** Extracto seleccionado **
====================

A partir de ese momento surgieron otros casos que por momentos cautivaron a los habitantes del planeta. En 2016 comenzó a sonar en Francia el nombre de Emmanuel Macron, quien durante su campaña prometió reformas en diversos sectores de esa nación, reducción del gasto público, la refundación de Europa a través de más organismos en común y mejor calidad de empleos. Así se convirtió, a los 39 años, en el presidente más joven de la historia de ese país.
En los últimos días han sido notorias las victorias de otros jóvenes. En Austria se encuentra Sebastian Kurz, quien a los 31 años y con un pensamiento de derecha asumirá el cargo de canciller. Y en Nueva Zelanda, a los 37 años, Jacinda Ardern, moderna y liberal, fue elegida como primera ministra. Todos llegaron al poder con campañas y estrategias revolucionarias que cautivan principalmente a una sociedad que quiere cambios.

====================

** Registros proporcionados **
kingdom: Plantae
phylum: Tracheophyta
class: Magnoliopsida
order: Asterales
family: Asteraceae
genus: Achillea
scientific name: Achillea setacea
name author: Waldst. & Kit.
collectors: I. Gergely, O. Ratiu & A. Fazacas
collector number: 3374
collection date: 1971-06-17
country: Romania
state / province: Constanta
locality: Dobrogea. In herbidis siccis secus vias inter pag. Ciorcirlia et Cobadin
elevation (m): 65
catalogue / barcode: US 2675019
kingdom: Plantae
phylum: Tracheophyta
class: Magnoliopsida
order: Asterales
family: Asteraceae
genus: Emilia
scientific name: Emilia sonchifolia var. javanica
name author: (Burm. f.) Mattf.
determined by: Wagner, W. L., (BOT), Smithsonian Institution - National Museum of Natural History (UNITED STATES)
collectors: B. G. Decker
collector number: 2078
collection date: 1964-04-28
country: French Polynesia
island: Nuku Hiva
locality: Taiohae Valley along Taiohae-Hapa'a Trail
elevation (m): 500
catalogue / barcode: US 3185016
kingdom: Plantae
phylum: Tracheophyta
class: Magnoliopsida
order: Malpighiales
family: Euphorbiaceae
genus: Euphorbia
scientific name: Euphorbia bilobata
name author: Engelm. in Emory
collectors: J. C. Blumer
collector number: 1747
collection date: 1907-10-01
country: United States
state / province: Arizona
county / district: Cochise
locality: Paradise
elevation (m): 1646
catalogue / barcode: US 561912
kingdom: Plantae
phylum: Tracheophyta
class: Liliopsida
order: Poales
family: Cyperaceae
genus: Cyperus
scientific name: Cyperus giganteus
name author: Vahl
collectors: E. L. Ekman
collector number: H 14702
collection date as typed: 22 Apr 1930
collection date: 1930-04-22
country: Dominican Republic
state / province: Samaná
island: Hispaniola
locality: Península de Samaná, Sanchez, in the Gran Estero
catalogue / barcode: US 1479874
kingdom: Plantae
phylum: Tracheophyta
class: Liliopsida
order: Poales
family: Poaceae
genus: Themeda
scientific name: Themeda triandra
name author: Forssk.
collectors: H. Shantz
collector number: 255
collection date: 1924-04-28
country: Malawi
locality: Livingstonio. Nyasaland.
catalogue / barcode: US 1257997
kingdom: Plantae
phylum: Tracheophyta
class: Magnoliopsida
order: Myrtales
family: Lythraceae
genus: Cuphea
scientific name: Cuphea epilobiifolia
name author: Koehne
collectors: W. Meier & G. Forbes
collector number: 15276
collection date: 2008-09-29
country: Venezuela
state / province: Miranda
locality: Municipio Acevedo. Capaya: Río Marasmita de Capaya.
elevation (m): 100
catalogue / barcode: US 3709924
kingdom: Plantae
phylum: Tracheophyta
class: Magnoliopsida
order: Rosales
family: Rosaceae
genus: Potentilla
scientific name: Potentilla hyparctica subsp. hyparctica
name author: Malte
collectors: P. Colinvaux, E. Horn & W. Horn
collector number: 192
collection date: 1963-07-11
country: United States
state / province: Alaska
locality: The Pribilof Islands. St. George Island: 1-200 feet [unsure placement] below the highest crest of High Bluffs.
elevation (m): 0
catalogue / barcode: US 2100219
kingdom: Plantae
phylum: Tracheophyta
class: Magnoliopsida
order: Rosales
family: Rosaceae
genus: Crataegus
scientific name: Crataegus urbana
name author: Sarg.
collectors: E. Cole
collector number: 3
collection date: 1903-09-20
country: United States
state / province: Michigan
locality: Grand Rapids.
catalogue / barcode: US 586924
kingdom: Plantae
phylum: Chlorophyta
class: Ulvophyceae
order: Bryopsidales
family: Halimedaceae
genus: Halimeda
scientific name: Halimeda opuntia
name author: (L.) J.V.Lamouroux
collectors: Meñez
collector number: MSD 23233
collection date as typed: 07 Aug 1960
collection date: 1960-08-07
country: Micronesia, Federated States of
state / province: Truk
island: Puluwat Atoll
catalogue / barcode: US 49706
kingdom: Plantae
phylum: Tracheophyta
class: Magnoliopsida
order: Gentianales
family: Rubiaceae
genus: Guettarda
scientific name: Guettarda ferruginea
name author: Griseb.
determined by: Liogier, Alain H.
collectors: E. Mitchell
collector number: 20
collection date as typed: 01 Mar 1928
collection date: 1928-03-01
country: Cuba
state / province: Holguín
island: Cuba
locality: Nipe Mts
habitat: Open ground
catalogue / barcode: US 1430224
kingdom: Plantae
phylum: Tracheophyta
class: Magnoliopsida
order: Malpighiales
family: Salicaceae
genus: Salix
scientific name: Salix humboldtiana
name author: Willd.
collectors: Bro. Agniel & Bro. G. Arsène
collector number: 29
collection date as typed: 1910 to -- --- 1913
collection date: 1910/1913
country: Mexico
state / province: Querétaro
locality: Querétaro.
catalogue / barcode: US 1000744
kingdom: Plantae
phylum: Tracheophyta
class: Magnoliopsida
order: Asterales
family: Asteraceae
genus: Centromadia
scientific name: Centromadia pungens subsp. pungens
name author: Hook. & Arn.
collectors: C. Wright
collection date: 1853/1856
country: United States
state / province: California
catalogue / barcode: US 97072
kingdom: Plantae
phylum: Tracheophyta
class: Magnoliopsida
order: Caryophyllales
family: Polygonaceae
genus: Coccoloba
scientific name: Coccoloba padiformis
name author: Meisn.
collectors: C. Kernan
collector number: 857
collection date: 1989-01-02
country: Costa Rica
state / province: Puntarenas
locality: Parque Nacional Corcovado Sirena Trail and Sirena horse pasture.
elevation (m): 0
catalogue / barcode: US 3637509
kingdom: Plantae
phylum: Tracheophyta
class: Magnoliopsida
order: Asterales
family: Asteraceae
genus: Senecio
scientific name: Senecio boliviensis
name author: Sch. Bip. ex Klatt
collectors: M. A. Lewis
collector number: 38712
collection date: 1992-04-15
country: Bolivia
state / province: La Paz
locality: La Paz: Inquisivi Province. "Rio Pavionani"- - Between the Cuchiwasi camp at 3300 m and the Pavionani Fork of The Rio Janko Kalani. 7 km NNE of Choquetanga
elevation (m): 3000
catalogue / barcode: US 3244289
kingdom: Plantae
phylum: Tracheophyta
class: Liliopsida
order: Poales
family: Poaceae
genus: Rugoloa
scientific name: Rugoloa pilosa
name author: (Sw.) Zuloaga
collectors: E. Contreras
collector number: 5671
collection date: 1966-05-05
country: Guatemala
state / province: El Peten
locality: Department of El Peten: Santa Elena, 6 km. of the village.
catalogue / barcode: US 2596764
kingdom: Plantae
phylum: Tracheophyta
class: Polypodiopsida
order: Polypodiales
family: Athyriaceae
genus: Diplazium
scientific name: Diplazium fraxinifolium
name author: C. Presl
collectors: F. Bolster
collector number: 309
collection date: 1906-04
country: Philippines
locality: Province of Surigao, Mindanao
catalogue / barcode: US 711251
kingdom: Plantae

====================

** Acción requerida A **
Actualice el extracto seleccionado desde "A partir de" hasta "de ese país." y sustituya "presidente" por "mandatario".
** Acción requerida B **
Enumere todas las personas que el extracto seleccionado menciona por su nombre.

** Solución propuesta A **
A partir de ese momento surgieron otros casos que por momentos cautivaron a los habitantes del planeta. En 2016 comenzó a sonar en Francia el nombre de Emmanuel Macron, quien durante su campaña prometió reformas en diversos sectores de esa nación, reducción del gasto público, la refundación de Europa a través de más organismos en común y mejor calidad de empleos. Así se convirtió, a los 39 años, en el mandatario más joven de la historia de ese país.

** Solución propuesta B **
Emmanuel Macron
Sebastian Kurz
Jacinda Ardern